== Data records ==
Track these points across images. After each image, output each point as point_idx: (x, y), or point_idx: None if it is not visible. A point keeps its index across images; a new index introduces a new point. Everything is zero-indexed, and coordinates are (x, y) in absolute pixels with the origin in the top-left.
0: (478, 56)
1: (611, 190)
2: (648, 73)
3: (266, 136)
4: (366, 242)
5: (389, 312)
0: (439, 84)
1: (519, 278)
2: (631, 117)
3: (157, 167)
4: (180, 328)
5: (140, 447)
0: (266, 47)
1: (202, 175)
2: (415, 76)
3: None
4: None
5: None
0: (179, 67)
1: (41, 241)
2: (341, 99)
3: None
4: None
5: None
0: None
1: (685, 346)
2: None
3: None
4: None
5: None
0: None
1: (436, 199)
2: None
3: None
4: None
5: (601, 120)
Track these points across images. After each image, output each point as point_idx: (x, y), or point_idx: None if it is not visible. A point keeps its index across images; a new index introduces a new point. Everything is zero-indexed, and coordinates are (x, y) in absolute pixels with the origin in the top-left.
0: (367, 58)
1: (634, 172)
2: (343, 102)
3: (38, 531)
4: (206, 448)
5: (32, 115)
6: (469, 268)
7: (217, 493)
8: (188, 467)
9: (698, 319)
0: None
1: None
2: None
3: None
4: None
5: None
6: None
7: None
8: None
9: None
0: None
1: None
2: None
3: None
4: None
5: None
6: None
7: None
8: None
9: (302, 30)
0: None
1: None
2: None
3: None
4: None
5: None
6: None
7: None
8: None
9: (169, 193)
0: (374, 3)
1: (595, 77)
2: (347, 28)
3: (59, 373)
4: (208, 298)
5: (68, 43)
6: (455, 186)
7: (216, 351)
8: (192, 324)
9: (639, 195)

== Task directions ==
Please rewrite all of the lines above, substituting "point_id" for each "point_idx" and keeping everything else the same.

== Answer to this problem ==
Track these points across images. After each image, output each point as point_id: (x, y), or point_id: None if it is not visible. A point keeps its index across images; a new index introduces a new point. Everything is zero-indexed, and coordinates are (x, y) in absolute pixels with the origin in the top-left.
0: (478, 56)
1: (611, 190)
2: (648, 73)
3: (266, 136)
4: (366, 242)
5: (389, 312)
0: (439, 84)
1: (519, 278)
2: (631, 117)
3: (157, 167)
4: (180, 328)
5: (140, 447)
0: (266, 47)
1: (202, 175)
2: (415, 76)
3: None
4: None
5: None
0: (179, 67)
1: (41, 241)
2: (341, 99)
3: None
4: None
5: None
0: None
1: (685, 346)
2: None
3: None
4: None
5: None
0: None
1: (436, 199)
2: None
3: None
4: None
5: (601, 120)
Track these points across images. After each image, output each point as point_id: (x, y), or point_id: None if it is not visible. A point keeps its index across images; a new index introduces a new point. Everything is zero-indexed, and coordinates are (x, y) in absolute pixels with the origin in the top-left.
0: (367, 58)
1: (634, 172)
2: (343, 102)
3: (38, 531)
4: (206, 448)
5: (32, 115)
6: (469, 268)
7: (217, 493)
8: (188, 467)
9: (698, 319)
0: None
1: None
2: None
3: None
4: None
5: None
6: None
7: None
8: None
9: None
0: None
1: None
2: None
3: None
4: None
5: None
6: None
7: None
8: None
9: (302, 30)
0: None
1: None
2: None
3: None
4: None
5: None
6: None
7: None
8: None
9: (169, 193)
0: (374, 3)
1: (595, 77)
2: (347, 28)
3: (59, 373)
4: (208, 298)
5: (68, 43)
6: (455, 186)
7: (216, 351)
8: (192, 324)
9: (639, 195)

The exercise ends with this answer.